Unfortunately, there are very few followers of Jesus who are willing to follow the sacrificial example of Jesus. There are very few followers of Jesus who are willing to have the sacrificial attitude of Jesus. This is true even though we are commanded to have it. Too often that command is considered optional or worse yet, simply ignored. Instead of denying ourselves of our comfort zone, we have built huge structures in which we are very comfortable. Self-righteously we stand in them and invite the community to come to us. We even try to make those structures more inviting. Often ministry is something we enjoy doing or we feel comfortable doing. Our focus is on how we do our ministry. Often, it does not focus on the needs of the people we are called to sacrificially serve. This, my friends, was not the sacrificial attitude of Jesus Christ. He did not stand in heaven and say, “Come to me.” He denied himself the comforts of Heaven and came to us.

 

Often we follow musicians and speakers who entertain us, maybe even inspire us. Yet do we become servants sacrificially meeting the needs of people around us? Do we sacrificially meet their needs in order to demonstrate the sacrificial love of God? Do we become servants to the end that we can enter into a redemptive relationship with them? Sometimes we may do an act of service to people in our community. We may give them clothing. We may give them food. We may do a myriad of good works. Yet these deeds are similar to what any moral community group or other religion could do. They are very rarely sacrificial in nature. Often they come out of our excess, not our need. Yet this goes even further and deeper. Do we use those acts of service to identify with people caught in the devastating power of sin? Do we sacrificially invest our lives in them through committed relationships? Or do we just hand them food and clothing? We speak about the evils of sin and the importance of living holy lives. Yet do we sacrificially identify ourselves with people surrounding us in our community.
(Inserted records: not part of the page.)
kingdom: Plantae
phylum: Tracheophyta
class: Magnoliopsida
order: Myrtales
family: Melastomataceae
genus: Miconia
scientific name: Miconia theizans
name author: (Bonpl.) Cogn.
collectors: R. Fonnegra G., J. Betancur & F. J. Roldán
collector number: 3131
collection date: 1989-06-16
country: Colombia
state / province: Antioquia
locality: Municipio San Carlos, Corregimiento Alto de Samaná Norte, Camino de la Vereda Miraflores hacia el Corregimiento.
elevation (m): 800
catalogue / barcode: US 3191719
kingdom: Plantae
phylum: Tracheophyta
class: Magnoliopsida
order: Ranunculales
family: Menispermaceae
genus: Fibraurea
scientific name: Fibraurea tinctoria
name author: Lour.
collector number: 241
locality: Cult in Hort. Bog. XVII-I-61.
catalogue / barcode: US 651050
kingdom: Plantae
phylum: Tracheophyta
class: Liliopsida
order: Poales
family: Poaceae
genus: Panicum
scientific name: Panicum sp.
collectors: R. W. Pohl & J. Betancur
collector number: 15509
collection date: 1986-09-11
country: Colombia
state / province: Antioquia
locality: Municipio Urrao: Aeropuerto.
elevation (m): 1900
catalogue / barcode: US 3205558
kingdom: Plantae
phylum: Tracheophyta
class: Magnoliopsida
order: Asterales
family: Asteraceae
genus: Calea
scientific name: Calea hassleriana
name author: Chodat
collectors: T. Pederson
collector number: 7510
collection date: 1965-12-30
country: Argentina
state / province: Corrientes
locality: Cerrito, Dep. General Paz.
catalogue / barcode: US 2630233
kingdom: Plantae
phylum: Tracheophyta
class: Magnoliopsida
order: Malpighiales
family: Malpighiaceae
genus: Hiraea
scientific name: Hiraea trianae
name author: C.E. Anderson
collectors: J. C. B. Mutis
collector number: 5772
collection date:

Do we sacrificially identify with people who are being devastated by the power of sin?

 

What is the answer to changing behavior in young people who do such rude, obnoxious and disrespectful things? What is the answer for those of poor character who berated Karen Klein in Greece, New York?

 

It can only be found in sacrificial personal investment.

 

Followers of Jesus Christ hold the clearest picture of sacrificial personal investment that has ever been given. We also have been given the gift that enables us to live a life of sacrificial personal investment. That is the same power that raised Jesus from the dead. This, my friends, forms a strong “one-two punch.”

 

Yet it is not a fast fix however.

 

It is not an easy solution.

 

It is not economically prudent.

 

The question is, will we remain comfortable?

 

Will we remain entertained and inspired?

 

Will we simply perform a myriad of acts of kindness any person or organization can do?

 

Or will we have the same sacrificial attitude that Jesus had?

 

Will we leave our comfort zone?

 

Will we identify with people even though their sin may be a stench in our nostrils?

 

Will we sacrificially invest our lives in them through redemptive relationships?

 

Will they see and experience the good news of Jesus Christ through our lives?

 

Only when we do this will they be able to hear the words that we speak.

 

Only then will they hear the very words that bring life and produce true moral character.

 

How about you?

 

Will you choose the path of tradition or the sacrificial path of your Lord and Savior?

 

These young people and many adults just like them will only change when we do.

 

We can only change in one way. That is by allowing the Spirit of God to replace our attitude of comfort and self-gratification. We must allow the Spirit of God to give us the sacrificial attitude of Jesus Christ.

 

The sacrificial attitude of Jesus Christ is the attitude of sacrificial personal investment.